After a similar start to the 2011–12 season, injury kept him out from the end of August until November. He made his return, setting up one of the goals, in a 5–2 win against Chesterfield on 19 November 2011 and then won his place back, but a further injury in February took him out of the picture, and on 27 April 2012, Black was informed that he would not be offered a new contract at the end of the season. He left the club having made over 100 appearances and scoring once.

===Tranmere Rovers===
He signed for Tranmere Rovers on a 1-year deal on 5 July 2012, just in time for pre season training. However, Black's debut was delayed after suffering a thigh injury and made his return in the reserve match in late-September.

Black made his debut for the club on 13 October 2012, coming on as a substitute for Adam McGurk in the 86th minute, in a 3–2 win over Yeovil Town. After making ten appearances for Tranmere Rovers, it announced on 29 April 2013 that Black was among five players to be released by the club.

===Mansfield Town, Carlisle United and Cheltenham Town===
On 22 May 2013, Black signed for Mansfield Town. At the end of the 2013/14 season, he was released by Mansfield, having made only one appearance for the club (as a late FA Cup substitute).

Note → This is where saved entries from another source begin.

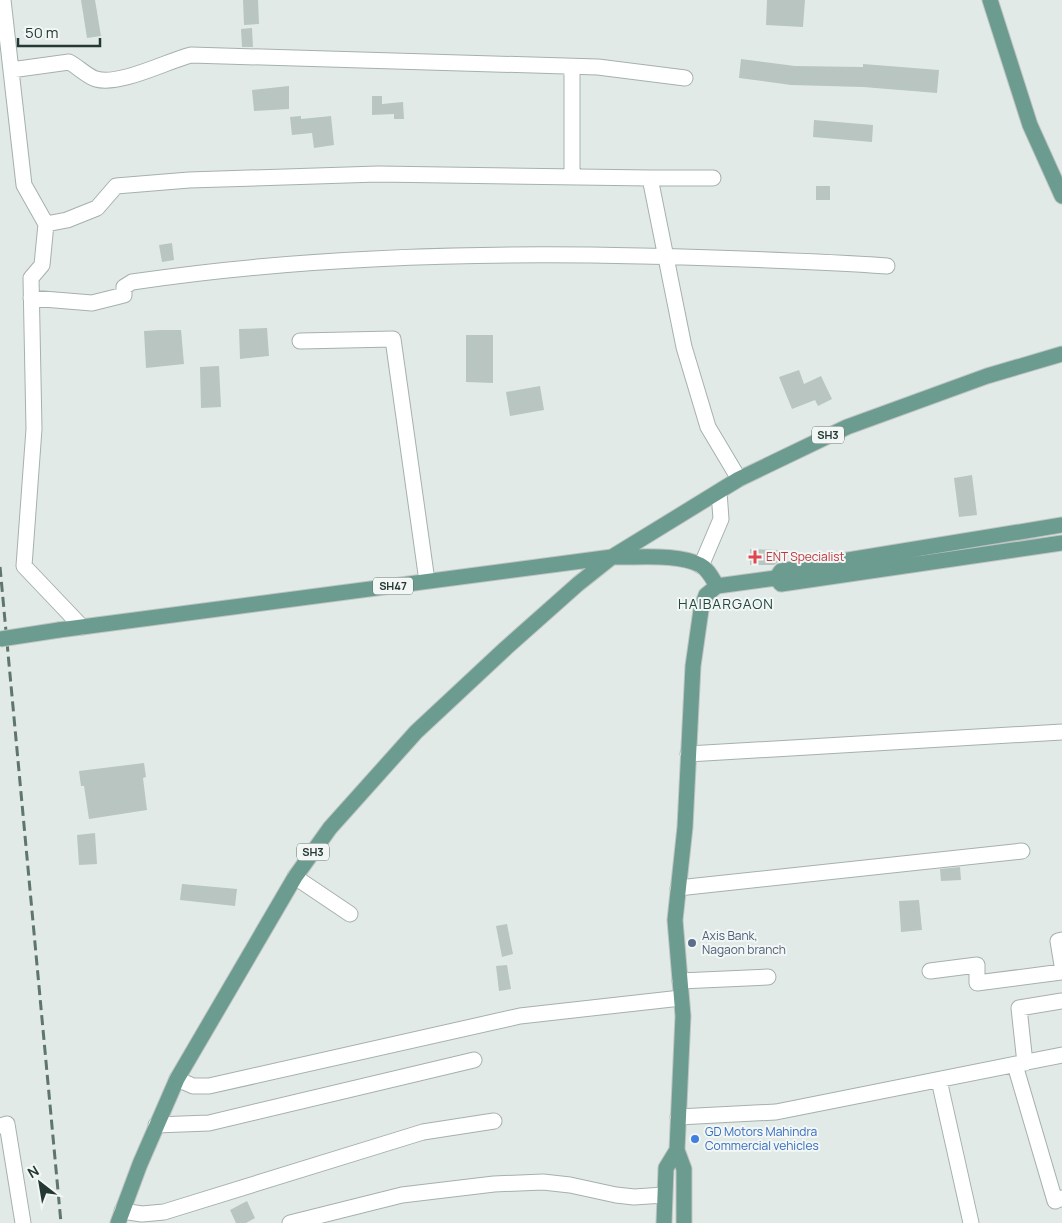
<svg xmlns="http://www.w3.org/2000/svg" width="1062" height="1223" font-family="Manrope,sans-serif">
<style>
.building{fill:#b8c5c0}
.lines{fill:none;stroke-linecap:round;stroke-linejoin:round}
.minor-casing{stroke:#a5b1ae;stroke-width:17}
.major-casing{stroke:#bdc4c2;stroke-width:17}
.minor{stroke:#fff;stroke-width:15}
.major{stroke:#6c9b8f;stroke-width:15}
.rail{stroke:#5f756f;stroke-width:3;stroke-dasharray:10 5;stroke-linecap:butt}
.major-bridge-casing{stroke:#bdc4c2;stroke-width:17;stroke-linecap:butt}
.major-bridge{stroke:#6c9b8f;stroke-width:15}
.health-dot{fill:#e0444e;stroke:#f2f7f5;stroke-width:2}
.service-dot{fill:#5c6f8a;stroke:#f2f7f5;stroke-width:2}
.shop-dot{fill:#3f7fe0;stroke:#f2f7f5;stroke-width:2}
.labels{text-anchor:middle;stroke-width:4;stroke-linejoin:round;paint-order:stroke}
.shield{fill:#f2f7f5;stroke:#62726e;stroke-width:1}
.shield-label{font-size:11px;font-weight:bold;fill:#243934}
.health-label{font-size:12px;fill:#be3a42;stroke:#f2f7f5;text-anchor:start}
.service-label{font-size:12px;fill:#4e5e75;stroke:#f2f7f5;text-anchor:start}
.shop-label{font-size:12px;fill:#366cbe;stroke:#f2f7f5;text-anchor:start}
.neighbourhood-label{font-size:14px;letter-spacing:1px;fill:#234940;stroke:#f2f7f5}
</style>
<rect width="100%" height="100%" fill="#e2eae7"/>
<path class="building" d="M81,0H95L101,36L87,38Z
M243,0H258L259,24L244,25Z
M767,0H805L803,27L766,25Z
M252,28L253,47H242L241,29Z
M741,59L795,66L863,67V64L939,70L937,93L863,87L791,85L739,78Z
M289,86V109L254,111L252,90Z
M372,96H382V104L403,102L404,119H394V114L372,115Z
M301,116V119L331,116L334,145L314,148L312,133L292,135L290,117Z
M814,120L873,125L872,142L813,137Z
M816,186H830V200H816Z
M172,243L174,260L162,262L159,245Z
M267,328L269,356L240,359L239,329Z
M160,330H181L184,364L146,368L144,331Z
M466,335H493V383L466,382Z
M219,366L221,407L201,408L200,367Z
M799,370L804,384L821,376L832,399L818,406L815,400L792,409L779,377Z
M540,386L544,410L510,416L506,392Z
M972,475L977,515L959,517L954,478Z
M750,549L779,550L778,562L774,565H750Z
M144,763L146,777L143,778L147,810L89,819L84,786H81L79,771Z
M95,833L97,864L79,865L77,835Z
M960,867L961,880L941,881L940,869Z
M182,884L237,889L235,906L180,900Z
M919,900L922,930L901,932L899,901Z
M507,924L513,954L502,957L496,926Z
M507,965L511,989L499,991L496,966Z
M247,1201L255,1218L246,1223H236L230,1210Z"/>
<g class="lines">
<g class="minor-casing">
<path id="minor" d="M3,0L24,185L46,224
M572,67V177
M11,70L69,62C77,66 88,77 96,79C120,86 167,61 191,55L598,67L685,78
M650,178H713
M31,298L92,303L124,295V287L132,282C300,257 470,252 640,256C722,258 805,260 887,266
M300,341L393,339L427,581
M701,566L721,519L719,492
M82,627L24,566L34,429L31,278L42,265L46,224L67,220L97,208L116,186L189,180L378,174L650,178L684,347L708,427L739,479
M688,754L1062,732
M295,877L350,914
M678,888L1022,851
M1062,940L1058,941L1062,965
M930,971L977,965V983L1062,972
M680,981L768,977
M1025,1063L1019,1008L1062,1001
M1015,1065L1055,1201L1062,1198
M177,1079L193,1086H209L520,1016L681,998
M939,1080L971,1223
M678,1117L776,1112L1062,1055
M156,1125L209,1123L474,1060
M0,1126L7,1124L23,1223
M122,1211L142,1214L164,1212L423,1132L494,1121
M290,1223L402,1195L494,1184L543,1182L570,1185L616,1195L634,1197L664,1195"/>
</g>
<g class="major-casing">
<path id="major" d="M990,0L1030,125L1062,196
M776,578L781,584L1062,543
M59,630L612,557C636,558 678,553 700,565C708,569 712,578 717,586
M118,1223L140,1164L177,1079L295,877L330,828L416,732L506,648L578,584L612,557L739,479L847,427L987,376L1062,354
M664,1223L666,1168L677,1150
M684,1223V1169L677,1150L683,1016L675,920L685,827L693,666L701,610L706,595L717,586L776,578L781,571L1062,525"/>
</g>
<use href="#minor" class="minor"/>
<use href="#major" class="major"/>
<path class="rail" d="M0,567L61,1223"/>
<g class="major-bridge-casing">
<path id="major-bridge" d="M0,639L59,630"/>
</g>
<use href="#major-bridge" class="major-bridge"/>
</g>
<path class="health-dot" d="M752.5 549.5h5v5h5v5h-5v5h-5v-5h-5v-5h5z"/>
<circle class="service-dot" cx="692" cy="943" r="5"/>
<circle class="shop-dot" cx="695" cy="1139" r="5"/>
<g class="labels">
<g class="shield">
<rect x="812" y="426.5" width="32" height="17" rx="4"/>
<rect x="373" y="577.5" width="40" height="17" rx="4"/>
<rect x="297" y="843.5" width="32" height="17" rx="4"/>
</g>
<g class="shield-label">
<text x="828" y="439">SH3</text>
<text x="393" y="590">SH47</text>
<text x="313" y="856">SH3</text>
</g>
<g class="health-label">
<text x="766" y="561">ENT Specialist</text>
</g>
<g class="service-label">
<text x="702" y="940">Axis Bank,<tspan x="702" dy="14">Nagaon branch</tspan></text>
</g>
<g class="shop-label">
<text x="705" y="1136">GD Motors Mahindra<tspan x="705" dy="14">Commercial vehicles</tspan></text>
</g>
<g class="neighbourhood-label">
<text x="726" y="609">HAIBARGAON</text>
</g>
</g>
<g transform="translate(40 1183) rotate(329)" stroke="#f2f7f5" stroke-width="4" paint-order="stroke">
<path d="M0-4L9 19L0 12L-9 19Z" fill="#243934"/>
<text y="-8" font-size="14" font-weight="bold" text-anchor="middle" fill="#243934">N</text>
</g>
<path d="M18 38v8h82v-8" fill="none" stroke="#243934" stroke-width="2.5"/>
<text x="25" y="38" font-size="15" fill="#243934" stroke="#f2f7f5" stroke-width="4" paint-order="stroke">50 m</text>
</svg>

On 9 August 2013 he joined Carlisle United on a months loan. Explaining the move, Manager Paul Cox stated Black joined Carlisle United for match experience after Black was not included for the first two opening game of the season. Black made his Carlisle United the next day, coming on as a substitute for Patrick Brough in the last 20 minutes, in a 4–0 loss against Bradford City. After making four appearances, Black made his return to his parent club after sustaining a minor groin problem, which kept him for weeks.

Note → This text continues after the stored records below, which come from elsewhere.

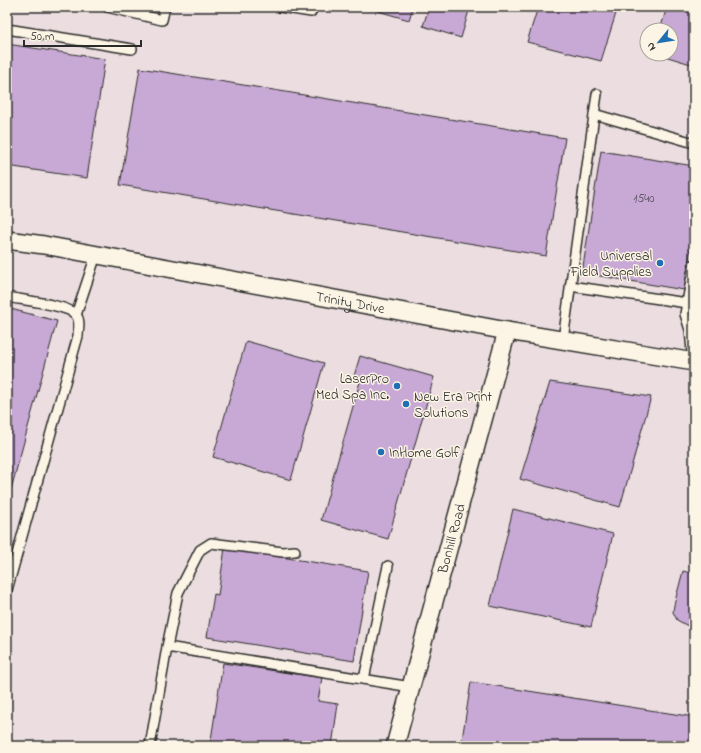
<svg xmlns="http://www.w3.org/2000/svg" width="701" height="753" font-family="'Indie Flower',sans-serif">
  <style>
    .built { fill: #ecdee0; fill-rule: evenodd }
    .building { fill: #c8a9d5; stroke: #2b2b2b }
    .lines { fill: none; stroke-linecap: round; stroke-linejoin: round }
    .service-casing { stroke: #2b2b2b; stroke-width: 12 }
    .minor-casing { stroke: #2b2b2b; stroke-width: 20 }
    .service { stroke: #fcf5e5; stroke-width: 9 }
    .minor { stroke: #fcf5e5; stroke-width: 17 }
    .poi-dot { fill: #1f6fb2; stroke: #fcf5e5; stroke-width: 1.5 }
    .labels { text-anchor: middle; stroke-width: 3; stroke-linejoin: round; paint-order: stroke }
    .number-label { font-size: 12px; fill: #524a56 }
    .poi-label { font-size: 14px; fill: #2b2b2b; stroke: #fcf5e5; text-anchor: end }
    .street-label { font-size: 14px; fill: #2b2b2b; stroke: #fcf5e5 }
  </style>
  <rect width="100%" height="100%" fill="#fcf5e5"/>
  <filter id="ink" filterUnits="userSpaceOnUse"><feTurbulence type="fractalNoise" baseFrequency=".025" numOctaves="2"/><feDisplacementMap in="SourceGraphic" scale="8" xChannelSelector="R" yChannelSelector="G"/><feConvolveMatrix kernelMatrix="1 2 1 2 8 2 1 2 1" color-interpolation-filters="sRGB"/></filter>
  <g filter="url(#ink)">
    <path class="built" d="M7,7H694V746H7ZM647,30H671V54H647Z"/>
    <g class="building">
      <path d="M372,7H413L409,20L371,9Z"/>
      <path d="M429,7H470L461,38L423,26Z"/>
      <path d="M538,7H618L601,61L527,42Z"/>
      <path d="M667,7H694V65L658,54H671V30H660Z"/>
      <path d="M7,44L105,59L87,178L7,166Z"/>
      <path d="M140,68L565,138L546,256L120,185Z"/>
      <path d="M601,151L694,166V229L684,290L582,273Z"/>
      <path d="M7,308L57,321L7,504Z"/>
      <path d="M246,341L324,363L291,480L213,457Z"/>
      <path d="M360,356L434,377L388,539L321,520L361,378L354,376Z"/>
      <path d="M550,382L651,397L620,507L520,479Z"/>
      <path d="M513,509L613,534L591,627L490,606Z"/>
      <path d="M225,548L368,571L354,661L207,637L214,594L218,595Z"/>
      <path d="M683,571L694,574V627L686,625L677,620L673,612L674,605Z"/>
      <path d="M223,663L322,678L318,701L338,704L332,746H210Z"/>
      <path d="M471,682L694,717V746H461Z"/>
    </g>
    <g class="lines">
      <g class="service-casing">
        <g id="service">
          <path d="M107,7L162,20L165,7"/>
          <path d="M280,7L311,12L312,7"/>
          <path d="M7,29L132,49"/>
          <path d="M594,114L694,143"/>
          <path d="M570,286L687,303"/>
          <path d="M7,297C21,300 69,305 76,315C81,321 78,330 78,336L7,590"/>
          <path d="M76,315L96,255"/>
          <path d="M563,340L597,94"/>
          <path d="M693,362L690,330L685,314L694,264"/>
          <path d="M295,551L283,552L211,543L200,550L178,593L167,647L411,687"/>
          <path d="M364,679L388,566"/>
          <path d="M150,746L167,647"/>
        </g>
      </g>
      <g class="minor-casing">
        <g id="minor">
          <path id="s1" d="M7,240L44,245L507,331L694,362"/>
          <path id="s2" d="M395,746L507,331"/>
        </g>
      </g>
      <use href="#service" class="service"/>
      <use href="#minor" class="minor"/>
    </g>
  </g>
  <g class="poi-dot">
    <circle cx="660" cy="263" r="4"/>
    <circle cx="397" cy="386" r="4"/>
    <circle cx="406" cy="404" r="4"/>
    <circle cx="381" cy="452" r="4"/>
  </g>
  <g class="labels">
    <g class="number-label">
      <text x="644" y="202">1540</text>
    </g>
    <g class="poi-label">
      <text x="652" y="260">Universal<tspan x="652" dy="16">Field Supplies</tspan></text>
      <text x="389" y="383">LaserPro<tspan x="389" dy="16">Med Spa Inc.</tspan></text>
      <text x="414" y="401" text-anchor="start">New Era Print<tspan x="414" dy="16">Solutions</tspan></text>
      <text x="389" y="457" text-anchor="start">InHome Golf</text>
    </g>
    <g class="street-label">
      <text dy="5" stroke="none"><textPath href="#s1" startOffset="349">Trinity Drive</textPath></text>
      <text dy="5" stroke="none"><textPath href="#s2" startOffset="215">Bonhill Road</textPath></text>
    </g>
  </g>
  <rect width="701" height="753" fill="none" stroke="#fcf5e5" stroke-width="24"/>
  <rect x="12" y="12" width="677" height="729" fill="none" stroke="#2b2b2b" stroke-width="1.5" filter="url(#ink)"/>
  <g transform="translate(659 42) rotate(240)"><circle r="19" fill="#fcf5e5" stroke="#a8a49b"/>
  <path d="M0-3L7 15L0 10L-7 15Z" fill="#1f6fb2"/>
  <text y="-6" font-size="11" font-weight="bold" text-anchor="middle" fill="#2b2b2b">N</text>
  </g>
  <path d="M24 40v6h117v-6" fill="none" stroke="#2b2b2b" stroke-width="2"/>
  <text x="30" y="40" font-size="12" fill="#2b2b2b" stroke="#fcf5e5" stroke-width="3" paint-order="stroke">50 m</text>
</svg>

After leaving Mansfield Town, Black joined Cheltenham Town on a one-year contract on 24 June 2014. After months joining the club, Black finally made his league debut for the club, in a 1–1 draw against Dagenham & Redbridge on 20 September 2014. It announced on 19 January 2015 that Black left Cheltenham Town, having made five appearances in all competitions. However, Black stated he already made a move to play in the America.

===Atlanta Sliverbacks===
After hinting a move to USA, the move for Black was revealed when he joined Atlanta Silverbacks in the NASL on 27 January 2015, along with another compatriot player, Simon Mensing and Gary Smith.

===Carolina RailHawks===
After one season in Atlanta, Black signed with fellow NASL side Carolina RailHawks on 6 January 2016.

==International==
Black was called up for the England national under-18 football team and also England national under-19 football team.